Dogger,

If you knew RinB as well as I do, you'd also know that he still constantly buys and sells rifles, trying to find perfection. He swears off once in a while, but then a year or so later is right back in it.

However, his story about the guy who couldn't shoot a damn kudu at 115 yards because he "needed" to dink around with his high-tech gear is also familiar. Even before the recent changes some hunters were guilty of similar delays. I know this from doing some guiding myself over the years. One of my "favorites" was a guy from Maine who came to Montana on his first pronghorn hunt. He'd hunted quite a bit for whitetails, caribou and moose, but this was his first Western trip.

I was driving along a ranch road, headed for a reliable area I knew well, when a small herd suddenly appeared next to the road. The buck was pretty darn good, especially for a first antelope, and it was early in the season so the herd wasn't very spooked, so we got out and lay down on a small hill next to the road, my client with his 7mm Remington Magnum.

By that time the herd had stopped about 200 yards away "That's a GOOD buck," I said, expecting the guy to shoot, since I'd seen him loading the chamber. When he didn't I looked over, finding him looking through HIS binoculars, so I said, "Shoot him. He's not going to stand there forever."

The guy finally dropped his binoculars, but then started fiddling with his scope.
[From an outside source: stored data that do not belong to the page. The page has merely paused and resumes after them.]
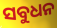
ସବୁଧନ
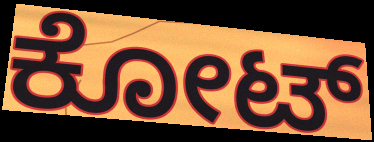
ಕೋಟ್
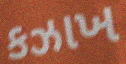
કઝાખ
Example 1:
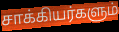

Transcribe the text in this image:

சாக்கியர்களும்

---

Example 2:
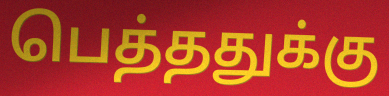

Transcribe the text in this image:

பெத்ததுக்கு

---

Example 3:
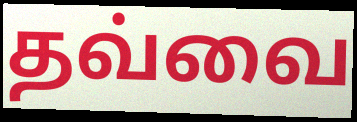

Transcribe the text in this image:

தவ்வை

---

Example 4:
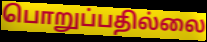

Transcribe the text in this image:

பொறுப்பதில்லை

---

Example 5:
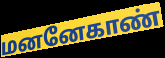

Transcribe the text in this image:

மனனேகாண்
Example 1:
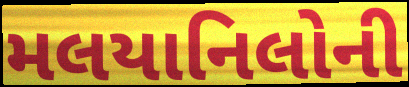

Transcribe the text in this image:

મલયાનિલોની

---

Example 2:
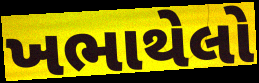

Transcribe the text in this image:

ખભાથેલો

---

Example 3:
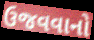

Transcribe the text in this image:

ઉજવવાનો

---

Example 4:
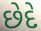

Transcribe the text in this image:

છેદે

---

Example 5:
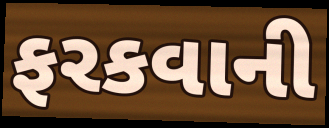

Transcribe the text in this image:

ફરકવાની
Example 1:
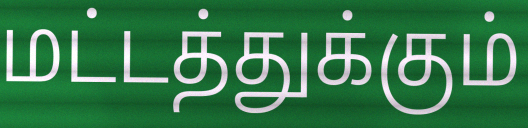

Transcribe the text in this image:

மட்டத்துக்கும்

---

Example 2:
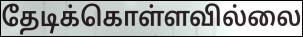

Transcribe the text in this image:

தேடிக்கொள்ளவில்லை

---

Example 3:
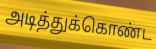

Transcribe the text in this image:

அடித்துக்கொண்ட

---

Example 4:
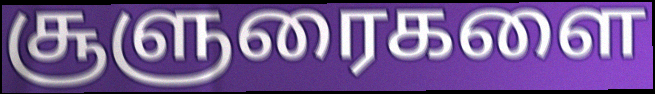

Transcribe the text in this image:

சூளுரைகளை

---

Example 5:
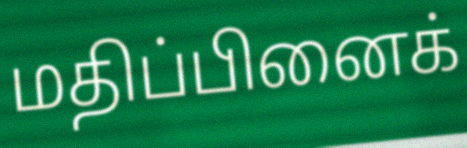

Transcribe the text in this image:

மதிப்பினைக்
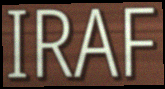
IRAF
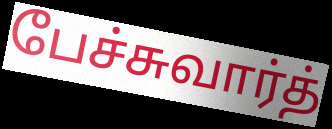
பேச்சுவார்த்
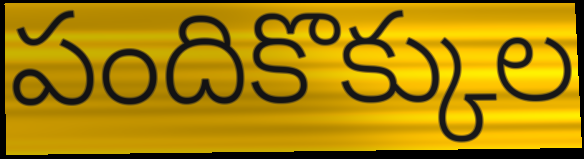
పందికొక్కుల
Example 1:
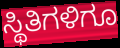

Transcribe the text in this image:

ಸ್ಥಿತಿಗಳಿಗೂ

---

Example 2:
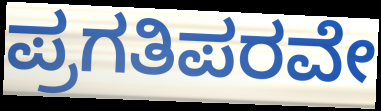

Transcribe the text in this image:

ಪ್ರಗತಿಪರವೇ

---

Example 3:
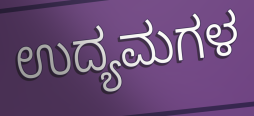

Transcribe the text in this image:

ಉದ್ಯಮಗಳ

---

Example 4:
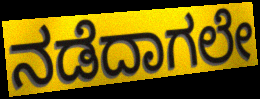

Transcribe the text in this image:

ನಡೆದಾಗಲೇ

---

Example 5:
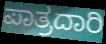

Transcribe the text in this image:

ಪಾತ್ರದಾರಿ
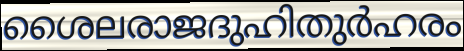
ശൈലരാജദുഹിതുർഹരം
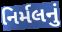
નિર્મલનું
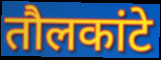
तौलकांटे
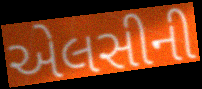
એલસીની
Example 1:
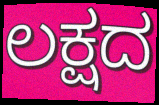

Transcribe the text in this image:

ಲಕ್ಷದ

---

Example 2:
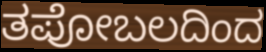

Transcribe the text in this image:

ತಪೋಬಲದಿಂದ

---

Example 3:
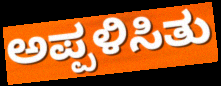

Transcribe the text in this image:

ಅಪ್ಪಳಿಸಿತು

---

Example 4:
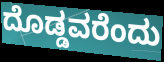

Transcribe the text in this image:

ದೊಡ್ಡವರೆಂದು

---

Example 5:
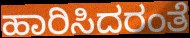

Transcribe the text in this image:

ಹಾರಿಸಿದರಂತೆ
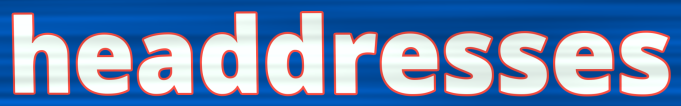
headdresses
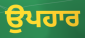
ਉਪਹਾਰ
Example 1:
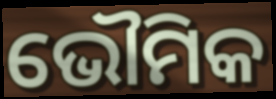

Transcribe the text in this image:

ଭୌମିକ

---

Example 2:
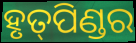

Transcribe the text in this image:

ହୃତ୍‌ପିଣ୍ଡର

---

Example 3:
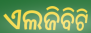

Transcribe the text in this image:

ଏଲଜିବିଟି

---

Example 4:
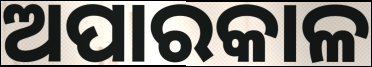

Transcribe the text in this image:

ଅପାରକାଳ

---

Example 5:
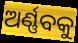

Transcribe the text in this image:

ଅର୍ଣ୍ଣବକୁ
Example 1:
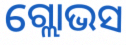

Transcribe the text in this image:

ଗ୍ଲୋଭସ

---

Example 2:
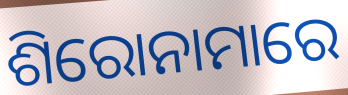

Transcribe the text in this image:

ଶିରୋନାମାରେ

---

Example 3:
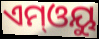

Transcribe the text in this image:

By then the antelope had decided to move on, but still weren't terribly alarmed, trotting slowly. They'd started to slow down to stop again, still only about 250 yards away, when the guy finally shot--and of course missed.

Afterward I asked him what he'd been doing with his scope. It turned out he felt 200 yards was way to far for a 4-12x variable set on 4x, so he was turning it all the way up....


“Montana seems to me to be what a small boy would think Texas is like from hearing Texans.”